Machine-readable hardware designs

---*---

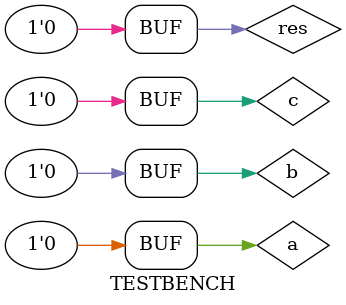
<source format=v>
module TESTBENCH;
    reg a, b, c;
    wire res;

    or OR1 (res, a, b, c);
    initial begin
        a = 1'b0; b = 1'b0; c = 1'b0;
        $monitor($time, "RES = %b", res);
    end
endmodule
</source>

---*---

**TASK BRIEF**
Skip the images and set down the rest of the data unchanged.

**TASK RESPONSE**
<source format=v>
module TESTBENCH;
    reg a, b, c;
    wire res;

    or OR1 (res, a, b, c);
    initial begin
        a = 1'b0; b = 1'b0; c = 1'b0;
        $monitor($time, "RES = %b", res);
    end
endmodule
</source>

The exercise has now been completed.